The blind judge scored solo 5/5 and every delegated run 4, but reading the diffs directly found the same two deviations (non-atomic unpack, no export-set selector) present in the solo runs too - just unflagged. Every run, solo or delegated, skipped real atomicity; nothing was "lost in the delegation telephone game" except one verified nested-only defect. Treat the fidelity gap as judge noise pending a re-judge. Also: nested and the Opus-manager cell are n=1, and Opus ran at default effort vs Fable at high, so effort is conflated with model choice.
Four models ran as coding subagents, each inside its own vendor's agent CLI - GLM 5.2 (opencode), GPT 5.5 (codex), Opus 4.8 (Claude CLI), Composer 2.5 (cursor-agent) - across four tasks: a treacherous test-runner migration, a fuzzy-spec feature, a code review with seven seeded bugs, and an API-design taste task. Three runs per cell, frozen identical prompts, isolated worktrees pinned to fixed commits, blind scoring by two judges (Fable 5 and GPT 5.5). Note this compares model+harness pairs, not pure models - which is how subagents are consumed in practice.

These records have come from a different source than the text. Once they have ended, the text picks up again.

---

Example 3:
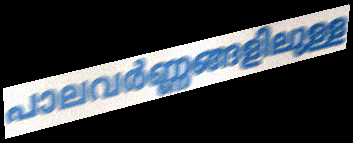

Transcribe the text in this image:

പാലവർണ്ണങ്ങളിലുള്ള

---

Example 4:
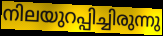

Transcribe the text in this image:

നിലയുറപ്പിച്ചിരുന്നു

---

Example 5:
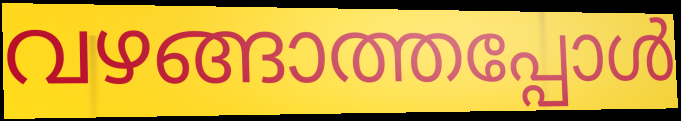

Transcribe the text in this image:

വഴങ്ങാത്തപ്പോൾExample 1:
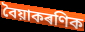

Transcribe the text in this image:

বৈয়াকৰণিক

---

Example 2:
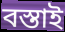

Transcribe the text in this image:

বস্তাই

| Task | GLM 5.2 | GPT 5.5 | Opus 4.8 |
|---|---|---|---|
| Migration - judge median (1–5) | 3.00 | 4.00 | 3.67 |
| Migration - tests green | 2/3 | 2/3 | 3/3 |
| Fuzzy spec - judge | 4.08 | 4.17 | 3.54 |
| Review - recall of 7 seeded bugs | 4 | 5 | 4 |
| API taste - judge | 4.25 | 3.62 | 3.62 |
| Commits made | 7/9 | 0/9 harness | 9/9 |
| Median wall clock, edit tasks | 327s | 223s | 246s |
Judge score = mean of 3–4 rubric dimensions averaged over two judges. GPT's 0/9 commits is a codex sandbox limitation (it can't write git metadata in worktrees), not model behavior. All lanes ran on flat subscriptions, so the meaningful cost metric is plan burn - Opus produced 2.2–2.5x the output tokens of the others (thinking included), the main driver of its subscription burn.

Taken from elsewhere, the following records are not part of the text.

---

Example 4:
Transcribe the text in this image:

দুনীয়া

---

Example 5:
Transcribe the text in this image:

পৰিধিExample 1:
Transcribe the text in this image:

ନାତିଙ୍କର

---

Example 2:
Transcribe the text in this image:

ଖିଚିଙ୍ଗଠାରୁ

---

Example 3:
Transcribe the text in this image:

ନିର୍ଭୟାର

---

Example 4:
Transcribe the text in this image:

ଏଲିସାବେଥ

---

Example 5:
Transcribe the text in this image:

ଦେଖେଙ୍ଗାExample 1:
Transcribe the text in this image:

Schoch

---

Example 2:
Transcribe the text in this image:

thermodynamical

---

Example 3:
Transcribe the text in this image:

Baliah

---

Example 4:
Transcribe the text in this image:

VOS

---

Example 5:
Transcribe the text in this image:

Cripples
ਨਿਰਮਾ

Composer 2.5 also ran but was halted at half its runs when the Cursor plan hit its cap ($19.77 of $20) - too little data to rank. What exists: it failed the migration in both attempts and never committed by choice, but posted the best single code-review run (6/7 bugs) and tied-best on taste, each at n=1.

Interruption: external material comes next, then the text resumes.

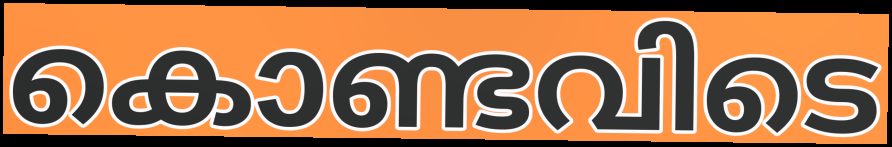
കൊണ്ടവിടെ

The Opus lane ran with contaminated context: the user's "shortest working diff wins" plugin hooks fired inside every cell, and no other lane carried an equivalent directive - direction of bias unknowable. The two judges also disagreed systematically: the GPT 5.5 judge marked Opus-authored artifacts down 2–3 points in four separate sets. Treat merged judge scores as approximate.